*About this task*
Write back every record verbatim.

==== Extracted data

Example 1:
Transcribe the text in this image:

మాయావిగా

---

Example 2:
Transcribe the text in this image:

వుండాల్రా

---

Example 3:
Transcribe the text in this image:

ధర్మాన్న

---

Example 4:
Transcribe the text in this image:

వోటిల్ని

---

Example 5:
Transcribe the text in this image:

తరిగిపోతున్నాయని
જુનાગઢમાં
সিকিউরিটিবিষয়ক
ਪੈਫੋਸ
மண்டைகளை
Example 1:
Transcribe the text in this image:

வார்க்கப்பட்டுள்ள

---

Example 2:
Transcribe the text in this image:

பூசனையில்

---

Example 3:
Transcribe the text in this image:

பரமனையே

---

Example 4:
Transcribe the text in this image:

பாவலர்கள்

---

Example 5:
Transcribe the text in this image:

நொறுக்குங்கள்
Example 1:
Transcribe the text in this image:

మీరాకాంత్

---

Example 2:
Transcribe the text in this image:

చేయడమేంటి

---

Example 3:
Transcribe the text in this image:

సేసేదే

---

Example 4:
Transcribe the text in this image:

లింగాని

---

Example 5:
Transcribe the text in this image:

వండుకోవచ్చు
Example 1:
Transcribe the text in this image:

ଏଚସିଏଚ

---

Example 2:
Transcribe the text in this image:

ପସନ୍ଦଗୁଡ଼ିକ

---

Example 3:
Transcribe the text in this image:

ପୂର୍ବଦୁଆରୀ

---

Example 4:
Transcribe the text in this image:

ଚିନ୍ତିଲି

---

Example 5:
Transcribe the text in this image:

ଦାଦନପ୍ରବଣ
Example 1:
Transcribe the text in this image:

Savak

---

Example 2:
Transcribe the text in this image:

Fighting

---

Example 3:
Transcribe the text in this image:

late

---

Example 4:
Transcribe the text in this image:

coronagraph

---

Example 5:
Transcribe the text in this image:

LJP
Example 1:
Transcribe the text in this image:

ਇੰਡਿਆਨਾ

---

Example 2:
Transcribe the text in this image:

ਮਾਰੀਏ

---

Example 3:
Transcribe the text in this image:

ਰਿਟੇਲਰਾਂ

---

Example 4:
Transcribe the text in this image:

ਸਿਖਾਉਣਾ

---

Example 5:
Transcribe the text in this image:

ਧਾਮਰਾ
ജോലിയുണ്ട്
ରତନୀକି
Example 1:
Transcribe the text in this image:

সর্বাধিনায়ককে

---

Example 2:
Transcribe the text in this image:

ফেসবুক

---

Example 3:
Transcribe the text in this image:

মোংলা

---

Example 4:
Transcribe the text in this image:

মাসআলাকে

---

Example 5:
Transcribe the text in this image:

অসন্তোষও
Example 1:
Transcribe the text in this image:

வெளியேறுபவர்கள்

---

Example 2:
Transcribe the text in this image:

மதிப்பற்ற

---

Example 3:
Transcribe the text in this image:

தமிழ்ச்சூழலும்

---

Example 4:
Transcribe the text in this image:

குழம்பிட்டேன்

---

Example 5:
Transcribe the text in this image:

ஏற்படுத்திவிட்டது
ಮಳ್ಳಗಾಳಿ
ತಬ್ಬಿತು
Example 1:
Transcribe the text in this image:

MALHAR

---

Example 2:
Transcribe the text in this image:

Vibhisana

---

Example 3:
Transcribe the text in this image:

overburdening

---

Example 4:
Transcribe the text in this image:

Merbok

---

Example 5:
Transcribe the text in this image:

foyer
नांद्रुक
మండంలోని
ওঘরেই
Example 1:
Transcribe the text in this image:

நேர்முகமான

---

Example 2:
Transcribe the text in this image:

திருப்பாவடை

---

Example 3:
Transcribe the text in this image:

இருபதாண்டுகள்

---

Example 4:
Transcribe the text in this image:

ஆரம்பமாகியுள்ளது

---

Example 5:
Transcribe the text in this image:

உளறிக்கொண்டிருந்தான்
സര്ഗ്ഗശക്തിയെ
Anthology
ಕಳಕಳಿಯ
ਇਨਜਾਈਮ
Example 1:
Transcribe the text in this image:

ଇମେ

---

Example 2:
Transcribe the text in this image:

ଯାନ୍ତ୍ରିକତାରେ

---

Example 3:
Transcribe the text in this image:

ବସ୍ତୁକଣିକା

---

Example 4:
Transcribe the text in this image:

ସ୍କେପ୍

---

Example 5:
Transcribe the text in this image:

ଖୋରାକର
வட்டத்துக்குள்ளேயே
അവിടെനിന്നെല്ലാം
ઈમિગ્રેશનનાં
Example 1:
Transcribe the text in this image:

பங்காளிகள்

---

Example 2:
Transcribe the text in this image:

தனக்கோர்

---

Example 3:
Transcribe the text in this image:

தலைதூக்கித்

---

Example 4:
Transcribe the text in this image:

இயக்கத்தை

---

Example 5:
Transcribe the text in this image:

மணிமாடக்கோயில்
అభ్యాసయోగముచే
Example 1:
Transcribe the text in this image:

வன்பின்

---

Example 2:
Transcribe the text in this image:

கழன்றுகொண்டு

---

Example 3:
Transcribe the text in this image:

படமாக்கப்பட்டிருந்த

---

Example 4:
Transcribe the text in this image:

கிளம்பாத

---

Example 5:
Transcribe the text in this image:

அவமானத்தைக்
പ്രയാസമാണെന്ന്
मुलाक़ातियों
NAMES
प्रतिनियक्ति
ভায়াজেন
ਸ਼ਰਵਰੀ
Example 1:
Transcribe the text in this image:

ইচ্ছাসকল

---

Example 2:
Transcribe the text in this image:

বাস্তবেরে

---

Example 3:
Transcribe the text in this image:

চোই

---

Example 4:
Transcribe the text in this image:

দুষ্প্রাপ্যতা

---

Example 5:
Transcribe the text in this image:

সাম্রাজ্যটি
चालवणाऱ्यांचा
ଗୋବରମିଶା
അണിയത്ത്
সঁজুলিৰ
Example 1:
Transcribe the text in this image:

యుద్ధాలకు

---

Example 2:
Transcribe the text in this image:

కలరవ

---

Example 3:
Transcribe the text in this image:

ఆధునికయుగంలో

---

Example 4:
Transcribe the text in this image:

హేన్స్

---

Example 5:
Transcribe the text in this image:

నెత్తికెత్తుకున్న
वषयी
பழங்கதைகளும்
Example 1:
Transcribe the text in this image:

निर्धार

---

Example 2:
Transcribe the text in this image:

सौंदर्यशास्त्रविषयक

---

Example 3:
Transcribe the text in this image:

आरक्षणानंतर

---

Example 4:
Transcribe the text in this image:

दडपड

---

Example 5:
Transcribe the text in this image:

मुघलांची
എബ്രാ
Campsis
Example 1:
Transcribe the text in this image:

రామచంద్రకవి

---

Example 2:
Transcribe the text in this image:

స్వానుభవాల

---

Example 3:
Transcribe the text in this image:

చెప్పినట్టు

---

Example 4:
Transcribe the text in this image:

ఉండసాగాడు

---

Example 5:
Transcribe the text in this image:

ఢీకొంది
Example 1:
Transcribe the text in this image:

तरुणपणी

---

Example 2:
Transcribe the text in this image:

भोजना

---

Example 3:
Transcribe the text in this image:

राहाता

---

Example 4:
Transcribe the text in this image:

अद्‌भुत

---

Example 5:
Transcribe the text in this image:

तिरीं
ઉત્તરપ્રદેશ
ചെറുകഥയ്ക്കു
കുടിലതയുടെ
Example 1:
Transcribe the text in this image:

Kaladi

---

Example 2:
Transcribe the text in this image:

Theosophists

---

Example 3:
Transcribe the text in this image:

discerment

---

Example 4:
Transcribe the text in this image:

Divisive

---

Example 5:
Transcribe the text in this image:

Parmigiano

========

*Result*
Example 1:
Transcribe the text in this image:

మాయావిగా

---

Example 2:
Transcribe the text in this image:

వుండాల్రా

---

Example 3:
Transcribe the text in this image:

ధర్మాన్న

---

Example 4:
Transcribe the text in this image:

వోటిల్ని

---

Example 5:
Transcribe the text in this image:

తరిగిపోతున్నాయని
જુનાગઢમાં
সিকিউরিটিবিষয়ক
ਪੈਫੋਸ
மண்டைகளை
Example 1:
Transcribe the text in this image:

வார்க்கப்பட்டுள்ள

---

Example 2:
Transcribe the text in this image:

பூசனையில்

---

Example 3:
Transcribe the text in this image:

பரமனையே

---

Example 4:
Transcribe the text in this image:

பாவலர்கள்

---

Example 5:
Transcribe the text in this image:

நொறுக்குங்கள்
Example 1:
Transcribe the text in this image:

మీరాకాంత్

---

Example 2:
Transcribe the text in this image:

చేయడమేంటి

---

Example 3:
Transcribe the text in this image:

సేసేదే

---

Example 4:
Transcribe the text in this image:

లింగాని

---

Example 5:
Transcribe the text in this image:

వండుకోవచ్చు
Example 1:
Transcribe the text in this image:

ଏଚସିଏଚ

---

Example 2:
Transcribe the text in this image:

ପସନ୍ଦଗୁଡ଼ିକ

---

Example 3:
Transcribe the text in this image:

ପୂର୍ବଦୁଆରୀ

---

Example 4:
Transcribe the text in this image:

ଚିନ୍ତିଲି

---

Example 5:
Transcribe the text in this image:

ଦାଦନପ୍ରବଣ
Example 1:
Transcribe the text in this image:

Savak

---

Example 2:
Transcribe the text in this image:

Fighting

---

Example 3:
Transcribe the text in this image:

late

---

Example 4:
Transcribe the text in this image:

coronagraph

---

Example 5:
Transcribe the text in this image:

LJP
Example 1:
Transcribe the text in this image:

ਇੰਡਿਆਨਾ

---

Example 2:
Transcribe the text in this image:

ਮਾਰੀਏ

---

Example 3:
Transcribe the text in this image:

ਰਿਟੇਲਰਾਂ

---

Example 4:
Transcribe the text in this image:

ਸਿਖਾਉਣਾ

---

Example 5:
Transcribe the text in this image:

ਧਾਮਰਾ
ജോലിയുണ്ട്
ରତନୀକି
Example 1:
Transcribe the text in this image:

সর্বাধিনায়ককে

---

Example 2:
Transcribe the text in this image:

ফেসবুক

---

Example 3:
Transcribe the text in this image:

মোংলা

---

Example 4:
Transcribe the text in this image:

মাসআলাকে

---

Example 5:
Transcribe the text in this image:

অসন্তোষও
Example 1:
Transcribe the text in this image:

வெளியேறுபவர்கள்

---

Example 2:
Transcribe the text in this image:

மதிப்பற்ற

---

Example 3:
Transcribe the text in this image:

தமிழ்ச்சூழலும்

---

Example 4:
Transcribe the text in this image:

குழம்பிட்டேன்

---

Example 5:
Transcribe the text in this image:

ஏற்படுத்திவிட்டது
ಮಳ್ಳಗಾಳಿ
ತಬ್ಬಿತು
Example 1:
Transcribe the text in this image:

MALHAR

---

Example 2:
Transcribe the text in this image:

Vibhisana

---

Example 3:
Transcribe the text in this image:

overburdening

---

Example 4:
Transcribe the text in this image:

Merbok

---

Example 5:
Transcribe the text in this image:

foyer
नांद्रुक
మండంలోని
ওঘরেই
Example 1:
Transcribe the text in this image:

நேர்முகமான

---

Example 2:
Transcribe the text in this image:

திருப்பாவடை

---

Example 3:
Transcribe the text in this image:

இருபதாண்டுகள்

---

Example 4:
Transcribe the text in this image:

ஆரம்பமாகியுள்ளது

---

Example 5:
Transcribe the text in this image:

உளறிக்கொண்டிருந்தான்
സര്ഗ്ഗശക്തിയെ
Anthology
ಕಳಕಳಿಯ
ਇਨਜਾਈਮ
Example 1:
Transcribe the text in this image:

ଇମେ

---

Example 2:
Transcribe the text in this image:

ଯାନ୍ତ୍ରିକତାରେ

---

Example 3:
Transcribe the text in this image:

ବସ୍ତୁକଣିକା

---

Example 4:
Transcribe the text in this image:

ସ୍କେପ୍

---

Example 5:
Transcribe the text in this image:

ଖୋରାକର
வட்டத்துக்குள்ளேயே
അവിടെനിന്നെല്ലാം
ઈમિગ્રેશનનાં
Example 1:
Transcribe the text in this image:

பங்காளிகள்

---

Example 2:
Transcribe the text in this image:

தனக்கோர்

---

Example 3:
Transcribe the text in this image:

தலைதூக்கித்

---

Example 4:
Transcribe the text in this image:

இயக்கத்தை

---

Example 5:
Transcribe the text in this image:

மணிமாடக்கோயில்
అభ్యాసయోగముచే
Example 1:
Transcribe the text in this image:

வன்பின்

---

Example 2:
Transcribe the text in this image:

கழன்றுகொண்டு

---

Example 3:
Transcribe the text in this image:

படமாக்கப்பட்டிருந்த

---

Example 4:
Transcribe the text in this image:

கிளம்பாத

---

Example 5:
Transcribe the text in this image:

அவமானத்தைக்
പ്രയാസമാണെന്ന്
मुलाक़ातियों
NAMES
प्रतिनियक्ति
ভায়াজেন
ਸ਼ਰਵਰੀ
Example 1:
Transcribe the text in this image:

ইচ্ছাসকল

---

Example 2:
Transcribe the text in this image:

বাস্তবেরে

---

Example 3:
Transcribe the text in this image:

চোই

---

Example 4:
Transcribe the text in this image:

দুষ্প্রাপ্যতা

---

Example 5:
Transcribe the text in this image:

সাম্রাজ্যটি
चालवणाऱ्यांचा
ଗୋବରମିଶା
അണിയത്ത്
সঁজুলিৰ
Example 1:
Transcribe the text in this image:

యుద్ధాలకు

---

Example 2:
Transcribe the text in this image:

కలరవ

---

Example 3:
Transcribe the text in this image:

ఆధునికయుగంలో

---

Example 4:
Transcribe the text in this image:

హేన్స్

---

Example 5:
Transcribe the text in this image:

నెత్తికెత్తుకున్న
वषयी
பழங்கதைகளும்
Example 1:
Transcribe the text in this image:

निर्धार

---

Example 2:
Transcribe the text in this image:

सौंदर्यशास्त्रविषयक

---

Example 3:
Transcribe the text in this image:

आरक्षणानंतर

---

Example 4:
Transcribe the text in this image:

दडपड

---

Example 5:
Transcribe the text in this image:

मुघलांची
എബ്രാ
Campsis
Example 1:
Transcribe the text in this image:

రామచంద్రకవి

---

Example 2:
Transcribe the text in this image:

స్వానుభవాల

---

Example 3:
Transcribe the text in this image:

చెప్పినట్టు

---

Example 4:
Transcribe the text in this image:

ఉండసాగాడు

---

Example 5:
Transcribe the text in this image:

ఢీకొంది
Example 1:
Transcribe the text in this image:

तरुणपणी

---

Example 2:
Transcribe the text in this image:

भोजना

---

Example 3:
Transcribe the text in this image:

राहाता

---

Example 4:
Transcribe the text in this image:

अद्‌भुत

---

Example 5:
Transcribe the text in this image:

तिरीं
ઉત્તરપ્રદેશ
ചെറുകഥയ്ക്കു
കുടിലതയുടെ
Example 1:
Transcribe the text in this image:

Kaladi

---

Example 2:
Transcribe the text in this image:

Theosophists

---

Example 3:
Transcribe the text in this image:

discerment

---

Example 4:
Transcribe the text in this image:

Divisive

---

Example 5:
Transcribe the text in this image:

Parmigiano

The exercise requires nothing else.